N-gram Models

Update: 2024-01-05

An n-gram is a contiguous sequence of n items from text data. These items are typically words, tokens, or characters, depending on the context and the specific application.

For the sentence "I'm a computer scientist.", [1-3]-grams can be extracted as follows:

1-gram (unigram): {"I'm", "a", "computer", "scientist."}
2-gram (bigram): {"I'm a", "a computer", "computer scientist."}
3-gram (trigram): {"I'm a computer", "a computer scientist."}

In the above example, "I'm" and "scientist." are recognized as individual tokens, which should have been tokenized as ["I", "'m"] and ["scientist", "."].

What are the potential issues of using n-grams without proper tokenization?

Unigram Estimation

Given a large corpus, a unigram model calculates the probability of each word $w_i$ as follows ( $\#(w_i)$ : the total occurrences of $w_i$ in the corpus, $V$ : a set of all word types in the corpus):

P(w_i) = \frac{\#(w_i)}{\sum_{\forall w_k \in V}\#(w_k)}

Let us define a function unigram_count() that takes a file path and returns a Counter with all unigrams and their counts in the file as keys and values, respectively:

from collections import Counter

def unigram_count(filepath: str) -> Counter:
    unigrams = Counter()

    for line in open(filepath):
        words = line.split()
        unigrams.update(words)

    return unigrams

What are the benefits of processing line by line, as shown in L6-8, as opposed to processing the entire file at once using unigrams.update(open(filepath).read().split())?

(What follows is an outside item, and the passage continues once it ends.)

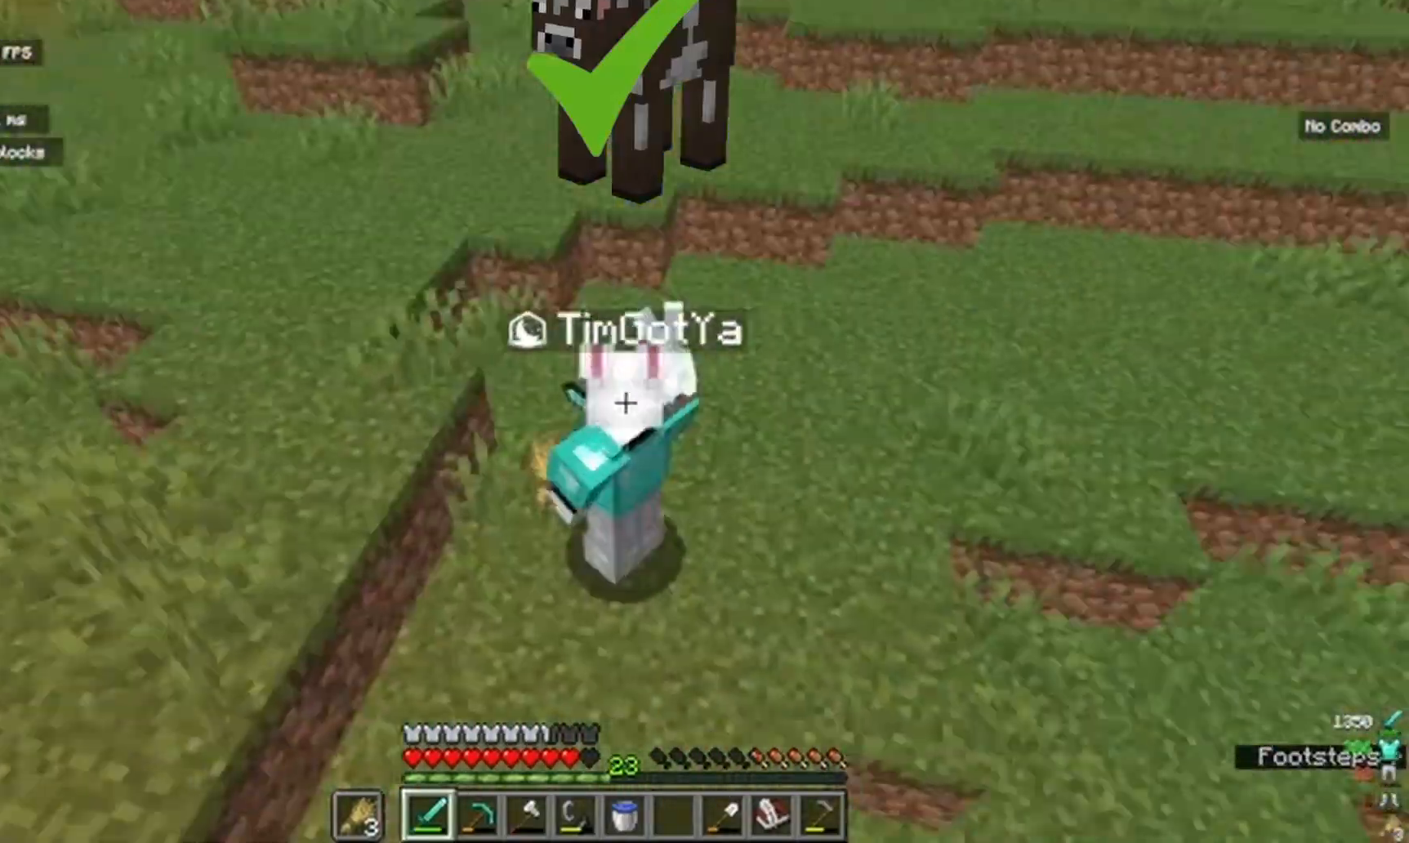
{"keys": [], "mouse": [], "events": [[17, "w", "down"], [450, "w", "up"]]}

We then define a function unigram_estimation() that takes a file path and returns a dictionary with unigrams and their probabilities as keys and values, respectively:

from src.types import Unigram

def unigram_estimation(filepath: str) -> Unigram:
    counts = unigram_count(filepath)
    total = sum(unigrams.values())
    return {word: count / total for word, count in counts.items()}

L1: Import the Unigram type alias from the src.types package.
L5: Calculate the total count of all unigrams in the text.
L6: Return a dictionary where each word is a key and its probability is the value.

Finally, let us define a function test_unigram() that takes a file path as well as an estimator function, and test unigram_estimation() with a text file dat/chronicles_of_narnia.txt:

from collections.abc import Callable

def test_unigram(filepath: str, estimator: Callable[[str], Unigram]):
    unigrams = estimator(filepath)
    unigram_list = [(word, prob) for word, prob in sorted(unigrams.items(), key=lambda x: x[1], reverse=True)]

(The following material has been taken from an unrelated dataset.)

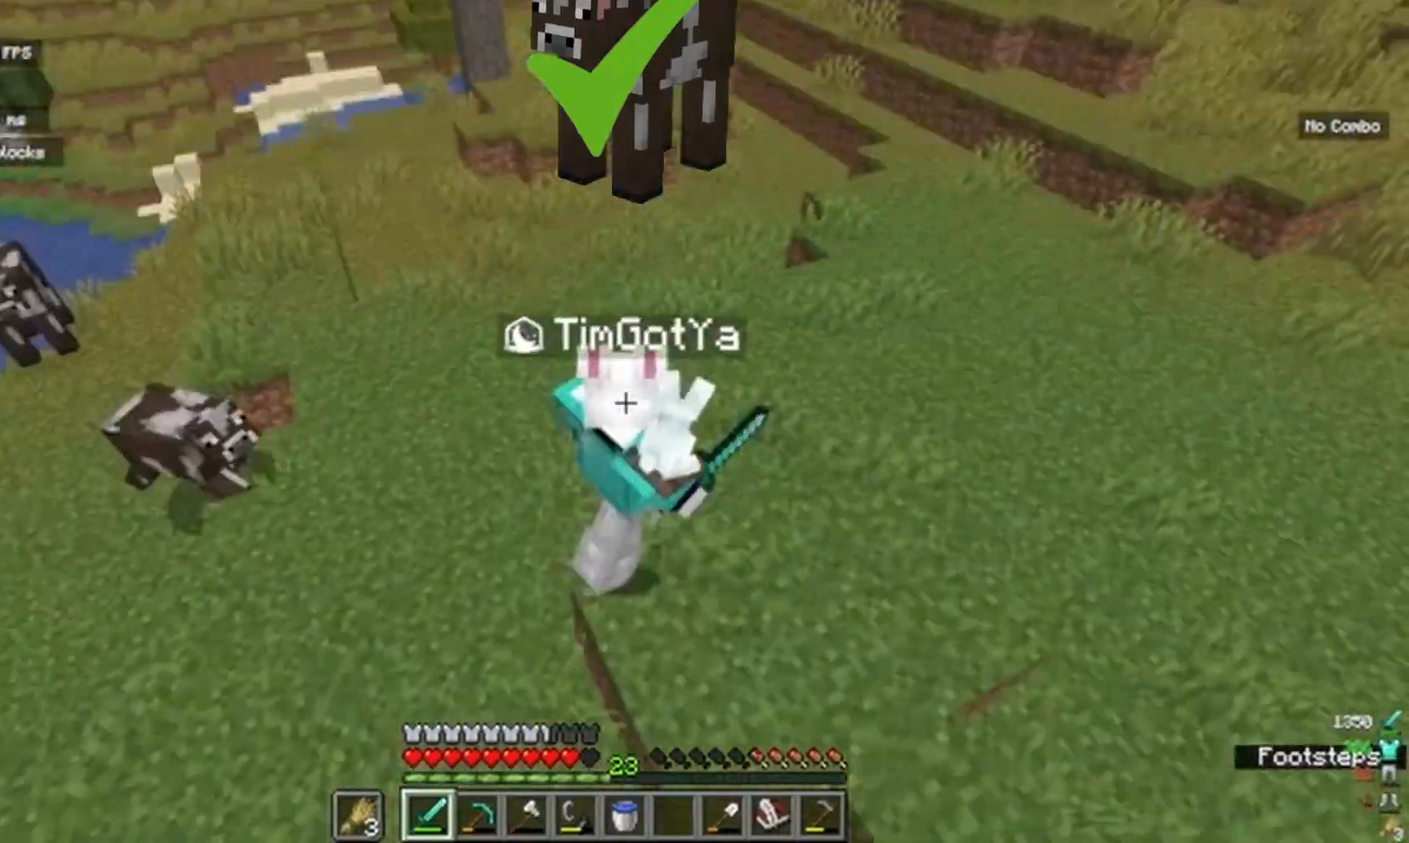
{"keys": ["w"], "mouse": [], "events": [[100, "d", "down"], [183, "d", "up"], [183, "s", "down"], [233, "d", "down"], [250, "s", "up"], [283, "d", "up"], [317, "w", "down"]]}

    for word, prob in unigram_list[:300]:
        if word[0].isupper() and word.lower() not in unigrams:
            print("{:>10} {:.6f}".format(word, prob))  

corpus = 'dat/chronicles_of_narnia.txt'
test_unigram(corpus, unigram_estimation)

L1: Import the Callable type from the typing module.
L3: The second argument accepts a function that takes a string and returns a Unigram.
L4: Call the estimator with the text file and store the result in unigrams.
L5: Create a list of unigram-probability pairs, unigram_list, sorted by probability in descending order.
L7: Iterate through the top 300 unigrams with the highest probabilities.
L8: Check if the word starts with an uppercase letter and its lowercase version is not in unigrams (aiming to search for proper nouns).
L12: Pass the unigram_estimation() function as the second argument.

         I 0.010543
     Aslan 0.001850
      Lucy 0.001815
    Edmund 0.001409
    Narnia 0.001379
   Caspian 0.001338
      Jill 0.001262
     Peter 0.001034
    Shasta 0.000928
    Digory 0.000925
   Eustace 0.000877
     Susan 0.000654
    Tirian 0.000601
     Polly 0.000547
    Aravis 0.000537
      Bree 0.000492
Puddleglum 0.000492
    Scrubb 0.000482
    Andrew 0.000406

What are the top 10 unigrams with the highest probabilities? What practical value do these unigrams have in terms of language modeling?

Bigram Estimation

A bigram model calculates the conditional probability of the current word $w_{i}$ given the previous word $w_{I-1}$ as follows ( $\#(w_{i-1},w_{i})$ : the total occurrences of $(w_{i-1},w_{i})$ in the corpus in that order, $V_i$ : a set of all word types occurring after $w_{i-1}$ ):

P(w_i|w_{i-1}) = \frac{\#(w_{i-1},w_{i})}{\sum_{\forall w_k \in V_{i}} \#(w_{i-1},w_k)}

Let us define a function bigram_count() that takes a file path and returns a dictionary with all bigrams and their counts in the file as keys and values, respectively:

from collections import Counter, defaultdict
from src.types import Bigram

def bigram_count(filepath: str) -> dict[str, Counter]:
    bigrams = defaultdict(Counter)

    for line in open(filepath):
        words = line.split()
        for i in range(1, len(words)):
            bigrams[words[i - 1]].update([words[i]])

    return bigrams

L1: Import the defaultdict class from the collections package.
L2: import the Bigram type alias from the src.types package.
L5: Create a defaultdict with Counters as default values to store bigram frequencies.
L9: Iterate through the words, starting from the second word (index 1) in each line.
L10: Update the frequency of the current bigram.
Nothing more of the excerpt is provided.